» **Request**
Please filter the entries and return only the lines that include "materasso".

[Stored items]
+++

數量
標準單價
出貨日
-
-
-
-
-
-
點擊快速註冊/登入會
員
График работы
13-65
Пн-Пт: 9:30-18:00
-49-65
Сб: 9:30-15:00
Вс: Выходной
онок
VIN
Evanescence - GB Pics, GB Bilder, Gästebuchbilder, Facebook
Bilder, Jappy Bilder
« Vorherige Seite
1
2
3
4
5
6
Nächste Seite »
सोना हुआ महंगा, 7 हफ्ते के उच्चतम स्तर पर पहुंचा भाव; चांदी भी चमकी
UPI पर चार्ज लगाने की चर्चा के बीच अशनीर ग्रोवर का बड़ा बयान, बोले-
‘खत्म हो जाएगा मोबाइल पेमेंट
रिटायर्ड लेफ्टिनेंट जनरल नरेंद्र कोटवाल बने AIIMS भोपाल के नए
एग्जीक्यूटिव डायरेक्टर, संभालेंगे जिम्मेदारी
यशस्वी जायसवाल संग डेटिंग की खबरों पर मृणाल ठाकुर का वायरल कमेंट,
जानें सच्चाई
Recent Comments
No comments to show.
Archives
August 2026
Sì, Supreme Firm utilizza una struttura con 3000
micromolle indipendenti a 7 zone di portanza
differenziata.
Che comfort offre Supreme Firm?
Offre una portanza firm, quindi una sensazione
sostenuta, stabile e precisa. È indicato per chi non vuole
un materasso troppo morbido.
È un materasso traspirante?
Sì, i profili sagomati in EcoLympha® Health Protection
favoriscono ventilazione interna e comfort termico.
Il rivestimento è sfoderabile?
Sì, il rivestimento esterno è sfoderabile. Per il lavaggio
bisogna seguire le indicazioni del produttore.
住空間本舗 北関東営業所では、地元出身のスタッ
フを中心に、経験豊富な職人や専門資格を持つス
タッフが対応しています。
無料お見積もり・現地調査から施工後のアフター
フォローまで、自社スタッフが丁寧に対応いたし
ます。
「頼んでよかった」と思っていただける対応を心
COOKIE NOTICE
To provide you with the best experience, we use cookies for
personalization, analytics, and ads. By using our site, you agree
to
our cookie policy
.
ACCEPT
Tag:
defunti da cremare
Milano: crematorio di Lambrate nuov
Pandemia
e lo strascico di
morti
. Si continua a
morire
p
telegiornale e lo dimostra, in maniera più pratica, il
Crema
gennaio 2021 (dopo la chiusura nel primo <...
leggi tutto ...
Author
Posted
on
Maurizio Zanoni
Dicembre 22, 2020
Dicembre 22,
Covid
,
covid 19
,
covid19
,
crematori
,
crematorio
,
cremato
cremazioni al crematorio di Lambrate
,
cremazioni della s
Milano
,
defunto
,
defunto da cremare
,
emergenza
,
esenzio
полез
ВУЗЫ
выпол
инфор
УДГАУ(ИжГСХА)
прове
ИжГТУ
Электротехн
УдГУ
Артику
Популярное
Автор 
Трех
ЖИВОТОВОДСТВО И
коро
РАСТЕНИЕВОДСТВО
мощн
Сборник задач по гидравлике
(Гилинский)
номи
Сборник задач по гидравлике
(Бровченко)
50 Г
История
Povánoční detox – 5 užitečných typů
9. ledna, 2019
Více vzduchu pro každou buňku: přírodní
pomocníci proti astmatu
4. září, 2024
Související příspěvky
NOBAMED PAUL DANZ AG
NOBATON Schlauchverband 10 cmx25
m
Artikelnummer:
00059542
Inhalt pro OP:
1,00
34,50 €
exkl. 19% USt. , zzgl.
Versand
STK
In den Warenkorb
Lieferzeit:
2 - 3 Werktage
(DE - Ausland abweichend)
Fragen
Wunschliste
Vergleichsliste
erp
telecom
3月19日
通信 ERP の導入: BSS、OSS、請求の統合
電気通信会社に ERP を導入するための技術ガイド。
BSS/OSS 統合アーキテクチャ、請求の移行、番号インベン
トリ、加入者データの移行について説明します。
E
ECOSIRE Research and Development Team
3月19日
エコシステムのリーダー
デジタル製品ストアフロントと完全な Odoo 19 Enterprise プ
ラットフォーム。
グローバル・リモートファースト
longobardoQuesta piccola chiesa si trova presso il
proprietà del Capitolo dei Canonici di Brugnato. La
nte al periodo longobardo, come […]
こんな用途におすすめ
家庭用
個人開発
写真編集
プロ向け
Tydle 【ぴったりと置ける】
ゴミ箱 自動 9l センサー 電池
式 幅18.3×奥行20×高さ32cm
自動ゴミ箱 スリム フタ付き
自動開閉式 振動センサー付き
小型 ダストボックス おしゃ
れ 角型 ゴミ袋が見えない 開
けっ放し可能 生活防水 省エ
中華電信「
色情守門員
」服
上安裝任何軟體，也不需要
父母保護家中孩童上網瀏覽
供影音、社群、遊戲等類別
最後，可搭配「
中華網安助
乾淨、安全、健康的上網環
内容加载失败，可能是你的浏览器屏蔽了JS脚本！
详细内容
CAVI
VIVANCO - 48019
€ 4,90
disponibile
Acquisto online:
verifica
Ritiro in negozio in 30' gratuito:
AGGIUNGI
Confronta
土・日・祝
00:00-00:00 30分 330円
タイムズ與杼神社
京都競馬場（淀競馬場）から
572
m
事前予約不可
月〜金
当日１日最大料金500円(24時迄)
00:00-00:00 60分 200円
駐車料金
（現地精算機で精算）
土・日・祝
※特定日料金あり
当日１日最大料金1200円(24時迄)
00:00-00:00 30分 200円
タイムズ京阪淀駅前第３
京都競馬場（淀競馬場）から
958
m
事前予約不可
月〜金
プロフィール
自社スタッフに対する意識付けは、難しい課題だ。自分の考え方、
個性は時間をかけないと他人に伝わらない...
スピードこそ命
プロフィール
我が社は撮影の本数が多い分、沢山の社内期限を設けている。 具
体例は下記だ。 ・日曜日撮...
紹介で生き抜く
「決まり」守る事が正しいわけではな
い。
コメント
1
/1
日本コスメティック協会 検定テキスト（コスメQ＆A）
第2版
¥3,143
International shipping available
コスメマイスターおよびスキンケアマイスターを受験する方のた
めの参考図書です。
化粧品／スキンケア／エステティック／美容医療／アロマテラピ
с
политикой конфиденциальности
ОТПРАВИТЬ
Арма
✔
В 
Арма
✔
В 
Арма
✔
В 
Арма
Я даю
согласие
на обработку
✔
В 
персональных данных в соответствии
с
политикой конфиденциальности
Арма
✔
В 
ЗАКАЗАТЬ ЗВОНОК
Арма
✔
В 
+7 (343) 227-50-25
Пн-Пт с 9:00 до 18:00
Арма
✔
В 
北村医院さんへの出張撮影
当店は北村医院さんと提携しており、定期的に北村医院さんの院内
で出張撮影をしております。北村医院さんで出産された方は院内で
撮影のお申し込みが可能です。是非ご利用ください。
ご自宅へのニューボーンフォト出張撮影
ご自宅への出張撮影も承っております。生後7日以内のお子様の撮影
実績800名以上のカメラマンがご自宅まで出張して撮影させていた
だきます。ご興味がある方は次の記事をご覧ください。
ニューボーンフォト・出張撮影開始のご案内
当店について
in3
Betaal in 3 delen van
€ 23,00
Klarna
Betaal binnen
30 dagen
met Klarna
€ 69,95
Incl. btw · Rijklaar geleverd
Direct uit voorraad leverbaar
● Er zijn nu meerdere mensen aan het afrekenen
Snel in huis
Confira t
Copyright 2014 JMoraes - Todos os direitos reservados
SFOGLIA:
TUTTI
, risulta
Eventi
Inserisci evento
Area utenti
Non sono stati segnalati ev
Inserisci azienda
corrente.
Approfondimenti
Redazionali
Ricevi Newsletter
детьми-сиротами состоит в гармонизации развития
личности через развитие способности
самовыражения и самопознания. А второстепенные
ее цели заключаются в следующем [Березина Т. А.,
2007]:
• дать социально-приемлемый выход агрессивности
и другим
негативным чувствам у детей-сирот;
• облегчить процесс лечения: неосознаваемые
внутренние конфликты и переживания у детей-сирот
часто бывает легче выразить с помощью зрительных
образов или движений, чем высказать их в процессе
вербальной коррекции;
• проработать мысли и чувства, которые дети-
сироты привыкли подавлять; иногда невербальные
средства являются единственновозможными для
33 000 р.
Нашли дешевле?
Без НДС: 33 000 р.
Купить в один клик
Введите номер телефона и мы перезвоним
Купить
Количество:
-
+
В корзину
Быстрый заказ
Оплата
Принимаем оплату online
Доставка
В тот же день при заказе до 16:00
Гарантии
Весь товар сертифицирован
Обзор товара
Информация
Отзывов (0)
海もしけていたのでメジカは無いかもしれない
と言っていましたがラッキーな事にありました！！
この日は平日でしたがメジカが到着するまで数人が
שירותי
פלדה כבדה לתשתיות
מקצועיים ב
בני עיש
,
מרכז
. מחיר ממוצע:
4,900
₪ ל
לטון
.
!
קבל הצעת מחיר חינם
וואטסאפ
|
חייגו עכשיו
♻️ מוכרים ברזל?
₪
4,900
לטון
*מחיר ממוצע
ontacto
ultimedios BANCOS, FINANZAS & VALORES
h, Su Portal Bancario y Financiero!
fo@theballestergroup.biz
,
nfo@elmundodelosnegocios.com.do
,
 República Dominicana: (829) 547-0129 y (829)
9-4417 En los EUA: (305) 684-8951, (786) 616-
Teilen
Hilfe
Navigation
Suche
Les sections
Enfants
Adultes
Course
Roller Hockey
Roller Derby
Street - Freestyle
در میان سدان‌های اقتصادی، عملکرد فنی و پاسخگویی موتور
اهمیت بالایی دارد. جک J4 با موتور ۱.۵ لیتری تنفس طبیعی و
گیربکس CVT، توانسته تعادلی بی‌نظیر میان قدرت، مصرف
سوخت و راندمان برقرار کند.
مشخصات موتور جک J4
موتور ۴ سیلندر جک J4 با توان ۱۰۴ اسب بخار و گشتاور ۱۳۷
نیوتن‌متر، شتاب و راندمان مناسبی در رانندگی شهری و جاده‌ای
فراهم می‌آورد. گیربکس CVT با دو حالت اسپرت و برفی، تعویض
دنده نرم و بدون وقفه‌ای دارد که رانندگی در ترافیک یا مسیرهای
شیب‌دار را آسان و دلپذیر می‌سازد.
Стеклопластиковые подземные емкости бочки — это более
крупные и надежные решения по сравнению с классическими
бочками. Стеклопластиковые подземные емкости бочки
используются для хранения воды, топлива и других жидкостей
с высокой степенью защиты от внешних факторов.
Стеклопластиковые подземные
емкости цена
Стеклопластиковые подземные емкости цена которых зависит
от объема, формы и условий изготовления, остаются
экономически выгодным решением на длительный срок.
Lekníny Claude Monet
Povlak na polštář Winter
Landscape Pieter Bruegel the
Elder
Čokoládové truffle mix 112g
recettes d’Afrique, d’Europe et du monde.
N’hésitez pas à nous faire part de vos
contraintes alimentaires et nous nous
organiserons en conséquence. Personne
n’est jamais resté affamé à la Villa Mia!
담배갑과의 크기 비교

+++

» **Task result**
un materasso troppo morbido.
È un materasso traspirante?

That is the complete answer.